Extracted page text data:
===============

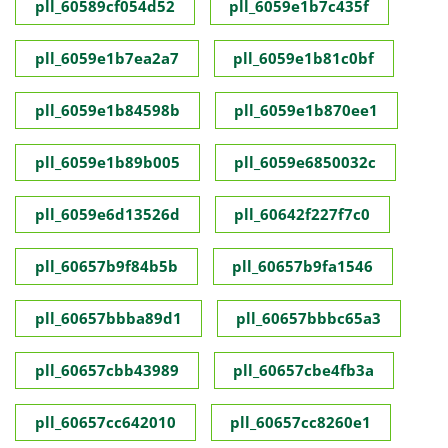
pll_60589cf054d52
pll_6059e1b7c435f
pll_6059e1b7ea2a7
pll_6059e1b81c0bf
pll_6059e1b84598b
pll_6059e1b870ee1
pll_6059e1b89b005
pll_6059e6850032c
pll_6059e6d13526d
pll_60642f227f7c0
pll_60657b9f84b5b
pll_60657b9fa1546
pll_60657bbba89d1
pll_60657bbbc65a3
pll_60657cbb43989
pll_60657cbe4fb3a
pll_60657cc642010
pll_60657cc8260e1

===============

What is needed is an exact copy of the entries, without any images.

pll_60589cf054d52
pll_6059e1b7c435f
pll_6059e1b7ea2a7
pll_6059e1b81c0bf
pll_6059e1b84598b
pll_6059e1b870ee1
pll_6059e1b89b005
pll_6059e6850032c
pll_6059e6d13526d
pll_60642f227f7c0
pll_60657b9f84b5b
pll_60657b9fa1546
pll_60657bbba89d1
pll_60657bbbc65a3
pll_60657cbb43989
pll_60657cbe4fb3a
pll_60657cc642010
pll_60657cc8260e1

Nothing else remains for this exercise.